Levadski’s drinking cane exited the taxi like a gentle hoof, followed by a slightly clumsier Levadski. A liveried bellhop disappeared through a side door with his suitcase. “Goodbye!” Levadski waved to the taxi driver. A chain of fireflies lit up the darkness of the car’s interior.

“Take care!” the taxi driver shouted, “Long live the birds!” Smiling, Levadski stepped from the revolving door into the hotel lobby.

“A reservation has been made for me. Levadski is my name. Luka Levadski.”

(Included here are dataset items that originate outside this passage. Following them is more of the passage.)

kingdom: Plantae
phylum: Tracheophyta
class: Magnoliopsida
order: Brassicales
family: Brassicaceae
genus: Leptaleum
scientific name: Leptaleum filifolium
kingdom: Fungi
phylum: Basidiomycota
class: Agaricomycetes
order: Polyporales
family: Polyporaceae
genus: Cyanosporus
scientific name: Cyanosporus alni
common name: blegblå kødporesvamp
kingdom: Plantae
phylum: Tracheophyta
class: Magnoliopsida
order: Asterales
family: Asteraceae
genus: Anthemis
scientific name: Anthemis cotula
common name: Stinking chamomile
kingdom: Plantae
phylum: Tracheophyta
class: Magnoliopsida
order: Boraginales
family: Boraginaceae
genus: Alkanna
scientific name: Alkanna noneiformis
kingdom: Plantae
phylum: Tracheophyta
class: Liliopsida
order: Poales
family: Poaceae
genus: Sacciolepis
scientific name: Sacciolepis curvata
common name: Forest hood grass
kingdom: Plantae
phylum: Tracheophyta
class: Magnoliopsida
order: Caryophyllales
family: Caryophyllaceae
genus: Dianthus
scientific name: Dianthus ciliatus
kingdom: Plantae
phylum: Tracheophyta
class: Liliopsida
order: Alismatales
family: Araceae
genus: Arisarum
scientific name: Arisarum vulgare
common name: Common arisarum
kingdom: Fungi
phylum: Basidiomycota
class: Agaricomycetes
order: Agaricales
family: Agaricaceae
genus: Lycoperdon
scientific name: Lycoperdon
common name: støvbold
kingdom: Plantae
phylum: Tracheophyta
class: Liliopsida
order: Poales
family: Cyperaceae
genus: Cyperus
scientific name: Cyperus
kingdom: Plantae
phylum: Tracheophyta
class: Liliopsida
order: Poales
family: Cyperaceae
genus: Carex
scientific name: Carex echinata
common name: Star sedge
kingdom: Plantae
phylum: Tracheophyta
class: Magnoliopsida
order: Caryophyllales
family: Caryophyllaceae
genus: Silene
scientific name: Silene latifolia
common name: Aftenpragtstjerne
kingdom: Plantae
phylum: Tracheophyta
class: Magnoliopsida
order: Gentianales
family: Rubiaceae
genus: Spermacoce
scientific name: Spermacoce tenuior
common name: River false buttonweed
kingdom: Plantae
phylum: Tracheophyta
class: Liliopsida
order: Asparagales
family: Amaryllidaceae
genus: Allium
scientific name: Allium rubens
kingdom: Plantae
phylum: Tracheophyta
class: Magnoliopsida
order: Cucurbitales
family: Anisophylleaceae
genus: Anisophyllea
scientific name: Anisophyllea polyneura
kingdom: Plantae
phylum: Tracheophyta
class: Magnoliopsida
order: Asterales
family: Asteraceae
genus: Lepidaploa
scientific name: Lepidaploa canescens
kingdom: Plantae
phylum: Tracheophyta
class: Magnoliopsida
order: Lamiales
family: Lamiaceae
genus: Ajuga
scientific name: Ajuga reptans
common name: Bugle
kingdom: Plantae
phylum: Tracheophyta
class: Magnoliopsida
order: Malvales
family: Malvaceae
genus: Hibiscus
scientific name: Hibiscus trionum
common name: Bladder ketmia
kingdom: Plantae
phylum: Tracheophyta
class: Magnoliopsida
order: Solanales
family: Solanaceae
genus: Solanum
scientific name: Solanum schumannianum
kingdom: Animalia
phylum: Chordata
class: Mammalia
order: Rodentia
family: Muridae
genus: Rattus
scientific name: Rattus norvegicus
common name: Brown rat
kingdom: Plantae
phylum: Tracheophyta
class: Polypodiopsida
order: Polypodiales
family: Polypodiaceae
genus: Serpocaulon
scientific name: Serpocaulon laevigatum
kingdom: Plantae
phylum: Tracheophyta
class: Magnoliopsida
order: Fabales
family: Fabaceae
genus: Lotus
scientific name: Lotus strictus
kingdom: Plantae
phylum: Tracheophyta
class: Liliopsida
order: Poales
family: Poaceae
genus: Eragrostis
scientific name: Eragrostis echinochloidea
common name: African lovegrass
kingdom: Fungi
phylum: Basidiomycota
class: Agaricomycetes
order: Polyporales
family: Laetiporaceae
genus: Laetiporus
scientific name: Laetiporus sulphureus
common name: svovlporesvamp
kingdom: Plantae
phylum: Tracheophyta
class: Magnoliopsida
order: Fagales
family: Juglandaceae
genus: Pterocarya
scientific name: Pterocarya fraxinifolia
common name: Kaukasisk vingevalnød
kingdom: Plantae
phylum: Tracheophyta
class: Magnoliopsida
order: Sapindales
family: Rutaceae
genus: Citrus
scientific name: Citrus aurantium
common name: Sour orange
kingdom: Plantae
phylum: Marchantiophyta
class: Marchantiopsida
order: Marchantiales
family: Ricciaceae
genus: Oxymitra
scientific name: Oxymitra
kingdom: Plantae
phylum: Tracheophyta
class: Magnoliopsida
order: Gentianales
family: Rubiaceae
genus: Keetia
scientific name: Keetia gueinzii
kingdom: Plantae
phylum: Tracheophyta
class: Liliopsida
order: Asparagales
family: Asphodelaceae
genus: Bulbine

Shortly after the liveried bellhop deposited Levadski’s suitcase with a dull thud on the luggage rack and took his leave with the intimation of a bow, there was a soft and melodious ringing at the door. Before Levadski could even say “Come in,” a petite chambermaid wearing a white cap, whom Levadski guessed might have been Spanish or Portuguese, entered. She approached Levadski, whose attempt to get up out of the deep rococo armchair remained fruitless. When she noticed his arduous swinging back and forth, she hastened her step in an attempt to prevent Levadski from rising. She opened out her palms like headlights as she came towards him. She had only come to ask whether everything was to his satisfaction. Levadski nodded, perfectly content.